Seyler pointed out that some aggressive postoperative rehabilitation methods may have limitations, and some knee arthroplasty patients may not respond well and continue to experience muscle spasms. In this context, botulinum toxin type A has been used as a temporary neuromuscular transmitter blocker to treat muscle spasms in patients with neurological disorders and as a treatment method for clubfoot [9].

Ceasing non-steroidal anti-inflammatory drugs in the first 7 postoperative days is associated with favoring the healing process [10,11], but other reasons appear in the literature, such as sensitivity to NSAIDs [12,14], or other complications [15,16]. Other studies compared the effect of the combination of Tramadol hydrochloride/acetaminophen with NSAIDs and found that this combination was superior to NSAIDs [17]. In our case, during the first 7 days, the patients received only antialgesic treatment (paracetamol or tramadol, or their combination).

Mizner et al [18] and Yoshida et al [19] suggested that quadriceps femoris strength is one of the strongest predictors of long-term function in patients undergoing total knee replacement (TKA), including stair climbing and chairlift abilities. Similar results were reported by Dennis et al [20], who concluded that patients who underwent TKA and used a tourniquet showed a decrease in quadriceps strength during the first 3 months after surgery. Thus, the use of a tourniquet may adversely affect the early improvement of muscle strength and lower limb function in knee replacement patients.
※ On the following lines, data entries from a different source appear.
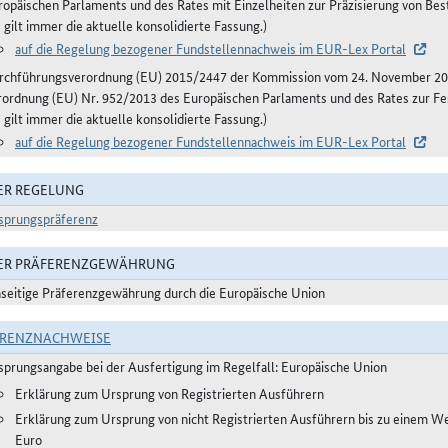
ropäischen Parlaments und des Rates mit Einzelheiten zur Präzisierung von B
 gilt immer die aktuelle konsolidierte Fassung.)
auf die Regelung bezogener Fundstellennachweis im EUR-Lex Portal
rchführungsverordnung (EU) 2015/2447 der Kommission vom 24. November 20
rordnung (EU) Nr. 952/2013 des Europäischen Parlaments und des Rates zur Fe
 gilt immer die aktuelle konsolidierte Fassung.)
auf die Regelung bezogener Fundstellennachweis im EUR-Lex Portal
ER REGELUNG
sprungspräferenz
DER PRÄFERENZGEWÄHRUNG
nseitige Präferenzgewährung durch die Europäische Union
ERENZNACHWEISE
sprungsangabe bei der Ausfertigung im Regelfall: Europäische Union
Erklärung zum Ursprung von Registrierten Ausführern
Erklärung zum Ursprung von nicht Registrierten Ausführern bis zu einem W
Euro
Surgery with a tourniquet was significantly associated with a higher risk of deep vein thrombosis and infection compared with surgery without a tourniquet. However, no significant association was found between tourniquet surgery and the risk of pulmonary embolism or reoperation compared with non-tourniquet surgery.

Conclusion

Revision of total knee arthroplasty with a hinge-type cemented total prosthesis and augments for the internal tibial plateau resulted in a favorable evolution of knee osteoarthritis, evidenced by reduced local pain and swelling, 90° flexion, and improved mobility. A spectacular recovery was noted, with the patient achieving 90 degrees of flexion, full extension, and walking with cane support, experiencing minimal post-operative pain.

Data availability: The data presented in this study are available within the article. Other data that support the findings of this study are available upon request from the corresponding authors.

Conflicts of interest: The authors declares that there is no conflict of interest regarding the publication of this paper.

Funding statement: This study was funded by University of Oradea.

Acknowledgments: The authors would like to thank to the University of Oradea, for supporting the payment of the invoice, through an internal project.